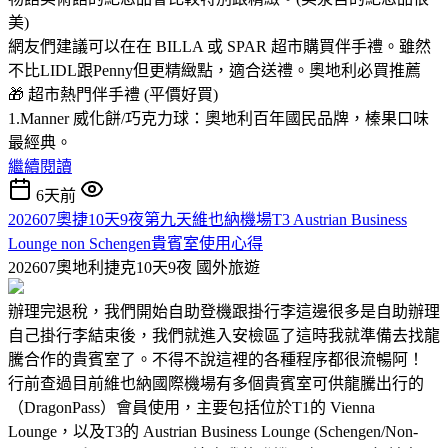
美)
網友們建議可以在在 BILLA 或 SPAR 超市購買伴手禮。雖然
不比LIDL跟Penny但更精緻點，適合送禮。奧地利必買推薦
🎁 超市熱門伴手禮 (平價好買)
1.Manner 威化餅/巧克力球：奧地利百年國民品牌，榛果口味
最經典。
繼續閱讀
6天前
202607奧捷10天9夜第九天維也納機場T3 Austrian Business
Lounge non Schengen貴賓室使用心得
202607奧地利捷克10天9夜
國外旅遊
辦理完退稅，我們開始自助登機跟掛行李這邊很多是自助辦理
自己掛行李結束後，我們就進入安檢區了這時我就準備去找龍
騰合作的貴賓室了。不得不說這裡的各種程序都很流暢阿！
行前查過目前維也納國際機場有多個貴賓室可供龍騰出行的
（DragonPass）會員使用，主要包括位於T1的 Vienna
Lounge，以及T3的 Austrian Business Lounge (Schengen/Non-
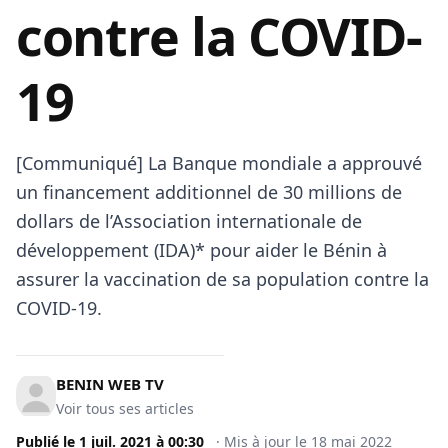
contre la COVID-
19
[Communiqué] La Banque mondiale a approuvé
un financement additionnel de 30 millions de
dollars de l’Association internationale de
développement (IDA)* pour aider le Bénin à
assurer la vaccination de sa population contre la
COVID-19.
BENIN WEB TV
Voir tous ses articles
Publié le
1 juil. 2021
à
00:30
·
Mis à jour le
18 mai 2022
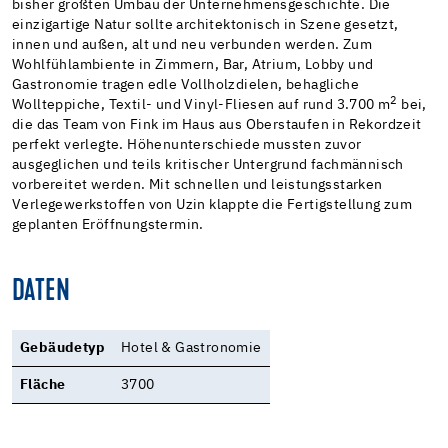
bisher größten Umbau der Unternehmensgeschichte. Die
einzigartige Natur sollte architektonisch in Szene gesetzt,
innen und außen, alt und neu verbunden werden. Zum
Wohlfühlambiente in Zimmern, Bar, Atrium, Lobby und
Gastronomie tragen edle Vollholzdielen, behagliche
2
Wollteppiche, Textil- und Vinyl-Fliesen auf rund 3.700 m
bei,
die das Team von Fink im Haus aus Oberstaufen in Rekordzeit
perfekt verlegte. Höhenunterschiede mussten zuvor
ausgeglichen und teils kritischer Untergrund fachmännisch
vorbereitet werden. Mit schnellen und leistungsstarken
Verlegewerkstoffen von Uzin klappte die Fertigstellung zum
geplanten Eröffnungstermin.
DATEN
Gebäudetyp
Hotel & Gastronomie
Fläche
3700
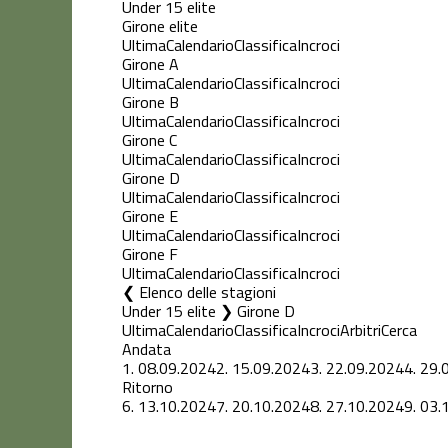
Under 15 elite
Girone elite
Ultima
Calendario
Classifica
Incroci
Girone A
Ultima
Calendario
Classifica
Incroci
Girone B
Ultima
Calendario
Classifica
Incroci
Girone C
Ultima
Calendario
Classifica
Incroci
Girone D
Ultima
Calendario
Classifica
Incroci
Girone E
Ultima
Calendario
Classifica
Incroci
Girone F
Ultima
Calendario
Classifica
Incroci
Elenco delle stagioni
Under 15 elite ❯ Girone D
Ultima
Calendario
Classifica
Incroci
Arbitri
Cerca
Andata
1.
08.09.2024
2.
15.09.2024
3.
22.09.2024
4.
29.
Ritorno
6.
13.10.2024
7.
20.10.2024
8.
27.10.2024
9.
03.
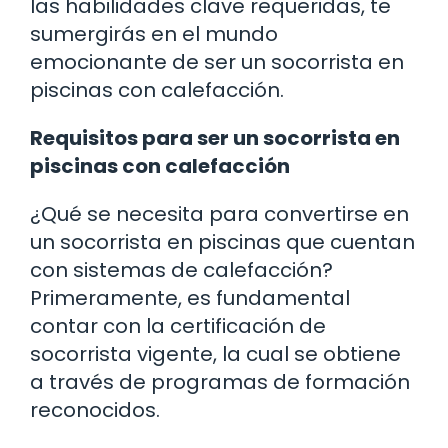
las habilidades clave requeridas, te
sumergirás en el mundo
emocionante de ser un socorrista en
piscinas con calefacción.
Requisitos para ser un socorrista en
piscinas con calefacción
¿Qué se necesita para convertirse en
un socorrista en piscinas que cuentan
con sistemas de calefacción?
Primeramente, es fundamental
contar con la certificación de
socorrista vigente, la cual se obtiene
a través de programas de formación
reconocidos.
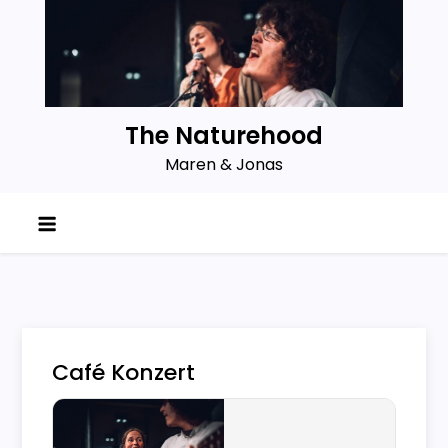
Skip
to
content
The Naturehood
Maren & Jonas
Café Konzert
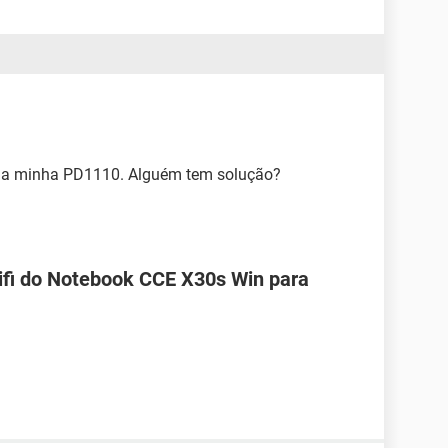
a minha PD1110. Alguém tem solução?
Wifi do Notebook CCE X30s Win para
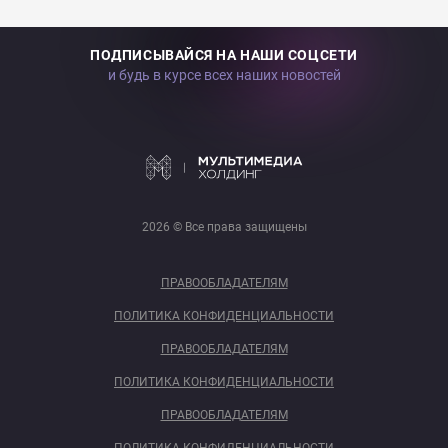
ПОДПИСЫВАЙСЯ НА НАШИ СОЦСЕТИ
и будь в курсе всех наших новостей
2026 © Все права защищены
ПРАВООБЛАДАТЕЛЯМ
ПОЛИТИКА КОНФИДЕНЦИАЛЬНОСТИ
ПРАВООБЛАДАТЕЛЯМ
ПОЛИТИКА КОНФИДЕНЦИАЛЬНОСТИ
ПРАВООБЛАДАТЕЛЯМ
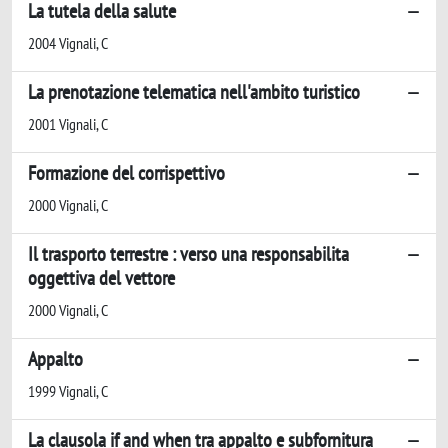
La tutela della salute
2004 Vignali, C
La prenotazione telematica nell'ambito turistico
2001 Vignali, C
Formazione del corrispettivo
2000 Vignali, C
Il trasporto terrestre : verso una responsabilita
oggettiva del vettore
2000 Vignali, C
Appalto
1999 Vignali, C
La clausola if and when tra appalto e subfornitura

====

• What needs to be done
Write the full listing out again with every line unchanged, but include no pictures.

• Solution to the problem
美)
網友們建議可以在在 BILLA 或 SPAR 超市購買伴手禮。雖然
不比LIDL跟Penny但更精緻點，適合送禮。奧地利必買推薦
🎁 超市熱門伴手禮 (平價好買)
1.Manner 威化餅/巧克力球：奧地利百年國民品牌，榛果口味
最經典。
繼續閱讀
6天前
202607奧捷10天9夜第九天維也納機場T3 Austrian Business
Lounge non Schengen貴賓室使用心得
202607奧地利捷克10天9夜
國外旅遊
辦理完退稅，我們開始自助登機跟掛行李這邊很多是自助辦理
自己掛行李結束後，我們就進入安檢區了這時我就準備去找龍
騰合作的貴賓室了。不得不說這裡的各種程序都很流暢阿！
行前查過目前維也納國際機場有多個貴賓室可供龍騰出行的
（DragonPass）會員使用，主要包括位於T1的 Vienna
Lounge，以及T3的 Austrian Business Lounge (Schengen/Non-
contre la COVID-
19
[Communiqué] La Banque mondiale a approuvé
un financement additionnel de 30 millions de
dollars de l’Association internationale de
développement (IDA)* pour aider le Bénin à
assurer la vaccination de sa population contre la
COVID-19.
BENIN WEB TV
Voir tous ses articles
Publié le
1 juil. 2021
à
00:30
·
Mis à jour le
18 mai 2022
bisher größten Umbau der Unternehmensgeschichte. Die
einzigartige Natur sollte architektonisch in Szene gesetzt,
innen und außen, alt und neu verbunden werden. Zum
Wohlfühlambiente in Zimmern, Bar, Atrium, Lobby und
Gastronomie tragen edle Vollholzdielen, behagliche
2
Wollteppiche, Textil- und Vinyl-Fliesen auf rund 3.700 m
bei,
die das Team von Fink im Haus aus Oberstaufen in Rekordzeit
perfekt verlegte. Höhenunterschiede mussten zuvor
ausgeglichen und teils kritischer Untergrund fachmännisch
vorbereitet werden. Mit schnellen und leistungsstarken
Verlegewerkstoffen von Uzin klappte die Fertigstellung zum
geplanten Eröffnungstermin.
DATEN
Gebäudetyp
Hotel & Gastronomie
Fläche
3700
Under 15 elite
Girone elite
Ultima
Calendario
Classifica
Incroci
Girone A
Ultima
Calendario
Classifica
Incroci
Girone B
Ultima
Calendario
Classifica
Incroci
Girone C
Ultima
Calendario
Classifica
Incroci
Girone D
Ultima
Calendario
Classifica
Incroci
Girone E
Ultima
Calendario
Classifica
Incroci
Girone F
Ultima
Calendario
Classifica
Incroci
Elenco delle stagioni
Under 15 elite ❯ Girone D
Ultima
Calendario
Classifica
Incroci
Arbitri
Cerca
Andata
1.
08.09.2024
2.
15.09.2024
3.
22.09.2024
4.
29.
Ritorno
6.
13.10.2024
7.
20.10.2024
8.
27.10.2024
9.
03.
las habilidades clave requeridas, te
sumergirás en el mundo
emocionante de ser un socorrista en
piscinas con calefacción.
Requisitos para ser un socorrista en
piscinas con calefacción
¿Qué se necesita para convertirse en
un socorrista en piscinas que cuentan
con sistemas de calefacción?
Primeramente, es fundamental
contar con la certificación de
socorrista vigente, la cual se obtiene
a través de programas de formación
reconocidos.
Skip
to
content
The Naturehood
Maren & Jonas
Café Konzert
a minha PD1110. Alguém tem solução?
Wifi do Notebook CCE X30s Win para
ПОДПИСЫВАЙСЯ НА НАШИ СОЦСЕТИ
и будь в курсе всех наших новостей
2026 © Все права защищены
ПРАВООБЛАДАТЕЛЯМ
ПОЛИТИКА КОНФИДЕНЦИАЛЬНОСТИ
ПРАВООБЛАДАТЕЛЯМ
ПОЛИТИКА КОНФИДЕНЦИАЛЬНОСТИ
ПРАВООБЛАДАТЕЛЯМ
La tutela della salute
2004 Vignali, C
La prenotazione telematica nell'ambito turistico
2001 Vignali, C
Formazione del corrispettivo
2000 Vignali, C
Il trasporto terrestre : verso una responsabilita
oggettiva del vettore
2000 Vignali, C
Appalto
1999 Vignali, C
La clausola if and when tra appalto e subfornitura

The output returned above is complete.